Dari perasaan jengah, kemudian tumbuh suka, akhirnya penasaran. Saya penasaran apa sih lagu itu. Setelah browsing, saya baru tahu, itu adalah sebuah lagu yang dipopulerkan oleh sebuah grup band dari Malaysia, Projector Band. Lagu itu berjudul “Aisyah Istri Rasulullah”. Single yang diciptakan oleh Mr. Bea ini sebetulnya sudah release di Malaysia sejak tahun 2017. Saya baru tahu bahwa lagu ini sekarang sedang booming di Indonesia karena di-cover oleh beberapa penyanyi tenar dengan lirik yang sudah digubah agar sesuai dengan telinga Indonesia.
Saya mem-browsing liriknya secara penuh. Lagu itu berkisah tentang romansa antara Aisyah dengan Nabi Muhammad. Paragraf sebelum reffrain, liriknya sangat romantis: “Sungguh sweet Nabi mencintamu hingga Nabi minum di bekas bibirmu; Bila marah Nabi kan bermanja mencubit hidungnya.” Lirik ini mampu menggambarkan betapa romansa antara Aisyah dan sang Baginda begitu indah. Kisah cinta mereka begitu manusiawi hingga seorang remaja putri atau seorang istri dari laki laki biasa seperti istri saya pun tidak akan kesulitan untuk berimajinasi tentang sebuah hubungan suami-istri yang indah seindah Muhammad dan Aisyah.

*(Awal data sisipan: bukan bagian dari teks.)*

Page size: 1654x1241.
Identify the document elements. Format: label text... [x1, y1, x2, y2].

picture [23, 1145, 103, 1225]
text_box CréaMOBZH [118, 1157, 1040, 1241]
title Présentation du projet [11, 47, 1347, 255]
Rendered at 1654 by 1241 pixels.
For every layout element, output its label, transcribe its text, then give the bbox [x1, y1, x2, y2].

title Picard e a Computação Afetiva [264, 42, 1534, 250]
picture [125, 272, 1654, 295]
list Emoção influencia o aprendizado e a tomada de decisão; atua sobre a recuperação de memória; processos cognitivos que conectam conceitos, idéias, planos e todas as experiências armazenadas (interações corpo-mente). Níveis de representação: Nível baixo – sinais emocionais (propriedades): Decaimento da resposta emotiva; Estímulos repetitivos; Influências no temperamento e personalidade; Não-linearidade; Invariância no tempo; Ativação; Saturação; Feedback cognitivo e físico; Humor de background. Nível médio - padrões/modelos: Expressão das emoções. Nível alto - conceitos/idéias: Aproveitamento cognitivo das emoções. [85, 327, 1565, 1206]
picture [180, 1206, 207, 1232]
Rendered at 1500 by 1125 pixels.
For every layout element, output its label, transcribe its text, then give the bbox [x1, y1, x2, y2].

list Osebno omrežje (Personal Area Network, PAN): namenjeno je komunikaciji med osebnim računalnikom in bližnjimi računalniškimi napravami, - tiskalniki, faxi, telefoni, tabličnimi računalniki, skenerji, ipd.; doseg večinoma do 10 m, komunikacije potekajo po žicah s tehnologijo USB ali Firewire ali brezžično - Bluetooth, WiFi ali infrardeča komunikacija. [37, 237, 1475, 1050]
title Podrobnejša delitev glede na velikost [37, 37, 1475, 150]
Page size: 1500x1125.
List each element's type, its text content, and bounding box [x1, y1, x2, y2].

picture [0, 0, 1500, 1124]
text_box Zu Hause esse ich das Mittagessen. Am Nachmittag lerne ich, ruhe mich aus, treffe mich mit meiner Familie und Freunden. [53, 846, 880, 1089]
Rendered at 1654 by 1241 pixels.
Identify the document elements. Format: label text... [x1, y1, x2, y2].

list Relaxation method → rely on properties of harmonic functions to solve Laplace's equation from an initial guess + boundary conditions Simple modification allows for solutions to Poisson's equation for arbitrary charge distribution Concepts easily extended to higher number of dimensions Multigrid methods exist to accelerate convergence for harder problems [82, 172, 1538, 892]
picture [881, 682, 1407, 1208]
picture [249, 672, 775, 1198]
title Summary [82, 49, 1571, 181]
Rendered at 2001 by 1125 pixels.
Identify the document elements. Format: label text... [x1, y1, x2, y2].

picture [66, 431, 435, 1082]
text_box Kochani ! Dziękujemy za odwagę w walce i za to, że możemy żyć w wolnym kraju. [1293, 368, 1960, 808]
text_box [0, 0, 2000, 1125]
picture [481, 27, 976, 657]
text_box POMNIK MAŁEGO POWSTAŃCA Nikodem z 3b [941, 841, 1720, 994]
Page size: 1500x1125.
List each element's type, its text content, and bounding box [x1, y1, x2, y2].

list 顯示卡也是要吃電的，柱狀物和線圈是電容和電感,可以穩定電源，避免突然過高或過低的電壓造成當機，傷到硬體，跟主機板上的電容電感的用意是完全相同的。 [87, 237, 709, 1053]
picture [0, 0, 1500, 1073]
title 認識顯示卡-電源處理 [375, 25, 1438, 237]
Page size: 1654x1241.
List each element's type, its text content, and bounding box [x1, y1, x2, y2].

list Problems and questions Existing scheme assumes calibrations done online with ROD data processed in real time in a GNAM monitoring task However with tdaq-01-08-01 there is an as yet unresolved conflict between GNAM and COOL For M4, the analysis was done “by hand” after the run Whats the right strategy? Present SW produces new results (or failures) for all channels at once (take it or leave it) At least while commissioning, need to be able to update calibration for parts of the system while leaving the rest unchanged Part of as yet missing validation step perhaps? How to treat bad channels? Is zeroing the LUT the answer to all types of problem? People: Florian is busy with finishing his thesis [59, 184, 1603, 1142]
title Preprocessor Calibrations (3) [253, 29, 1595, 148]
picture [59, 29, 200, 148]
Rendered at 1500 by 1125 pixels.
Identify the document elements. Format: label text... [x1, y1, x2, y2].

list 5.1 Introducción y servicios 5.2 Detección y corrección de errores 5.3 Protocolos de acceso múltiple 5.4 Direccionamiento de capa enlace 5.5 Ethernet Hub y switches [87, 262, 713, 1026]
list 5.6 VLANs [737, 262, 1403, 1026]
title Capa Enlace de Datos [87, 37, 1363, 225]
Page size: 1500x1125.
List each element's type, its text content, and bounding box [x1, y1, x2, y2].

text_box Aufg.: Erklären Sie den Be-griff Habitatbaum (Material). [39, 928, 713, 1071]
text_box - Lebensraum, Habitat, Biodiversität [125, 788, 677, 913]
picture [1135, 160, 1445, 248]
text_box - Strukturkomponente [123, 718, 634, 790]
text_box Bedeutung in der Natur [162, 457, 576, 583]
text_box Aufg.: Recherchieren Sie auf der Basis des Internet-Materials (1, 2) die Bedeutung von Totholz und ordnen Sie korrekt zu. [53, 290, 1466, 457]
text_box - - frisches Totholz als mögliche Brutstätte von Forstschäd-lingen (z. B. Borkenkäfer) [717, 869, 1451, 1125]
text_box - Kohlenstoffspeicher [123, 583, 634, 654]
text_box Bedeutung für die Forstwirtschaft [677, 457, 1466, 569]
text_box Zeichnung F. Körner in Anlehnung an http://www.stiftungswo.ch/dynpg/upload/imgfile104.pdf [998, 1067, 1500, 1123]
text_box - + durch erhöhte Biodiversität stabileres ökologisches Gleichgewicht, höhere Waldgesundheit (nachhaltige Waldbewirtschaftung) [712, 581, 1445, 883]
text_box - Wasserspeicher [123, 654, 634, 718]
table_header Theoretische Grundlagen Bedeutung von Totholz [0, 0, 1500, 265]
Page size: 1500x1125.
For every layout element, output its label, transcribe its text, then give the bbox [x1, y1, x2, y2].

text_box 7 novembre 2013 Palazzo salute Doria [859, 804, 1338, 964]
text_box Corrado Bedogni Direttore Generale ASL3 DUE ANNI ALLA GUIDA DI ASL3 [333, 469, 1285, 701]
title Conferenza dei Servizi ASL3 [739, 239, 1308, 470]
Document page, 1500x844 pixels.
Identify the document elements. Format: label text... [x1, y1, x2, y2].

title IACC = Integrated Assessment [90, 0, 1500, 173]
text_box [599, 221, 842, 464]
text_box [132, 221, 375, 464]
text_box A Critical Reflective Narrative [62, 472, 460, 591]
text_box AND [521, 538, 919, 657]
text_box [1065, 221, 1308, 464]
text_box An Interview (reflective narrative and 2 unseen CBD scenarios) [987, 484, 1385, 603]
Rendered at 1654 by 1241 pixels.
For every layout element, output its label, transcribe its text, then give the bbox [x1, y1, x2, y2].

Saya membatin, jangan-jangan istri saya sedang melakukan protes secara diam-diam. Dia sebetulnya ingin mengingatkan saya bahwa bagaimanapun juga work from home itu harus berbeda dengan kerja ngantor. Work from home harus tetap menciptakan suasana hangat dalam bingkai cinta sumai-istri. Kalau work from home justru mengubah rumah menjadi kantor, maka seisi rumah bisa mati sekalipun tidak tersentuh Corona. Dengan memutar lagu “Aisyah Istri Nabi” terus-menerus dan berhari-hari, membuat saya sebagai suaminya mau tidak mau harus mendengarkan.
Saya memang bukan Muhammad, tapi jika saya harus membayangkan kesalehan dan romantisme seorang Aisyah, saya tidak punya cara lain selain memandangi istri saya sendiri. Jika ada yang bertanya apa hikmah di balik Corona, saya dengan tegas akan menjawab: “Saya menemukan Aisyah di istri saya.” Sebuah kesadaran yang mungkin tidak pernah lahir tanpa adanya karantina karena Corona.